Silver Linings Playbook, directed by David O. Russell (American Hustle, I Heart Huckabees) and starring Bradley Cooper and Jennifer Lawrence, is a surprisingly traditional romantic comedy with very unconventional lead characters. I’ll admit, I’m usually not big on romance movies and sports analogies, so I put this one off for a while before watching it. It definitely transcends any stereotypes or conventions set by any of its trappings, though, and was thoroughly enjoyable for me because of the charming and complex characters.
The plot centers around Pat, a man whose wife left him, as he gets out of a mental institution and seeks to win her back. Though he’s out of the institution, he’s still struggling with unmedicated bipolar disorder and not exactly stable, so he moves back in with his parents, played by Robert De Niro and Jacki Weaver. Winning his wife back is challenging because she’s filed a restraining order against him. Through friends, he meets Tiffany, a woman who recently lost her husband, who agrees to help Pat win his wife back in exchange for his help in winning a dance competition.
I do this! Time after time after time! I do all this shit for other people! And then I wake up and I’m empty! I have nothing!
I’ll admit, reading that plot synopsis, it sounds pretty similar to a host of other romantic comedies that have been played out to death. It’s the characters that really make Silver Linings Playbook a great movie. Both of the leads suffer from mental illness and carry more than a fair share of emotional baggage, and their problems are much bigger than the cute little problems most romantic comedy leads have that get resolved neatly in two hours of screen time.
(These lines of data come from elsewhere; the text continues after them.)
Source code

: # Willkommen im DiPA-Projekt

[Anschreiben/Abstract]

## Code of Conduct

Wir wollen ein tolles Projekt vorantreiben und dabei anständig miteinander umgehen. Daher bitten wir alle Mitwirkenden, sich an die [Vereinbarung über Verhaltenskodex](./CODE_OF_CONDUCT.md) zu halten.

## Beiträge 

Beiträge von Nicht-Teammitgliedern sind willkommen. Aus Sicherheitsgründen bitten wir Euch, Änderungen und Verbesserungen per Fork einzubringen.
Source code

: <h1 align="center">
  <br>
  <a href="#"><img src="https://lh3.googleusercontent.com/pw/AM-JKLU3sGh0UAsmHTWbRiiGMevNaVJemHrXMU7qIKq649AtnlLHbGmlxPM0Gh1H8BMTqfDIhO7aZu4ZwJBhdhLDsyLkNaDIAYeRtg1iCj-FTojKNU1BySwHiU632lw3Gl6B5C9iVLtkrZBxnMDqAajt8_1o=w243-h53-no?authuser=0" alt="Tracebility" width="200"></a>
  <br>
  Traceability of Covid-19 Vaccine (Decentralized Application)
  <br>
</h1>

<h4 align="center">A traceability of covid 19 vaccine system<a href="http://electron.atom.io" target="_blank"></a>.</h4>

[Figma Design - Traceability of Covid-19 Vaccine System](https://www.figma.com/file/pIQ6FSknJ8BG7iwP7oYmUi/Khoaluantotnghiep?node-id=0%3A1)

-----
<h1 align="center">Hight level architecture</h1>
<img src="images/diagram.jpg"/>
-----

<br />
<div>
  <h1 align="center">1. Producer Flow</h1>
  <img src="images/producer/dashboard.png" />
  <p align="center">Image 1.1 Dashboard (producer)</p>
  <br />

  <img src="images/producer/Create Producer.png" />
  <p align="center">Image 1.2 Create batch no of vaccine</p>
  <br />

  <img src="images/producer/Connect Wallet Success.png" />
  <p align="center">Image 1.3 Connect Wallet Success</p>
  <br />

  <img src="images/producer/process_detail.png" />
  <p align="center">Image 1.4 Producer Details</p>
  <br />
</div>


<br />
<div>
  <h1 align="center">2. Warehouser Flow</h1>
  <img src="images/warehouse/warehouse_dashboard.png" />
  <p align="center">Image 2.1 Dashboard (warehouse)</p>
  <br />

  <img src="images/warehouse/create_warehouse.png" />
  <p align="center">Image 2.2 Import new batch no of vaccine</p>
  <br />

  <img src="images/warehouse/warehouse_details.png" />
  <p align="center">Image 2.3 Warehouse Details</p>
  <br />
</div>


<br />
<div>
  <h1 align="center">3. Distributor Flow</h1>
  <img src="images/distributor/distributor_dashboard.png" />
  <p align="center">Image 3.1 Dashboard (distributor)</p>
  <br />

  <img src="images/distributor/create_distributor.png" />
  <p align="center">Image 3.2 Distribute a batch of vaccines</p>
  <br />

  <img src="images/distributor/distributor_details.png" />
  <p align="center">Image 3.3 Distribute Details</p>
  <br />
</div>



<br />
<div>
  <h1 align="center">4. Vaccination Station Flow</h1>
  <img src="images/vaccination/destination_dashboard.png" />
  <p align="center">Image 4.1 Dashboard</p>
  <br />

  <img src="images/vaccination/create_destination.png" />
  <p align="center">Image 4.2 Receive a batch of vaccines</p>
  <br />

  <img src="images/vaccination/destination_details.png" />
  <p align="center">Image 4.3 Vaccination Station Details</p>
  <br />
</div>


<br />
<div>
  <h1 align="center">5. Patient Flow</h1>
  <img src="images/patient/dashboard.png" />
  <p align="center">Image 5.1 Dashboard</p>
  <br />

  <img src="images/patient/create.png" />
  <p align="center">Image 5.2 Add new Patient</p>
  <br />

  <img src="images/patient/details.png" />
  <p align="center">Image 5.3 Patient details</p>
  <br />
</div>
The characters, their lives, and their relationships are messy and broken, but that just makes it that much sweeter when they eventually find happiness.
Especially appealing to me was the very realistic portrayal of mental illness in the film. I actually suffer from bipolar disorder and saw a lot of myself in Pat, and I was able to relate to Tiffany and her neuroses as well. The mental illnesses are neither romanticized nor sensationalized—they’re portrayed as awful, but still liveable, and at times hilarious. They don’t define the characters—they’re merely a part of them. In a sea of poor portrayals of mental illness, it was great to see a movie that got it right.
Silver Linings Playbook is a movie with a wide appeal. It’s light enough for most viewers, but there’s surprising depth to the characters and their relationships that will engage avid movie critics as well. It deals with some weighty topics, but it is not a heavy movie—it’s fun and uplifting. I’d recommend it to anyone.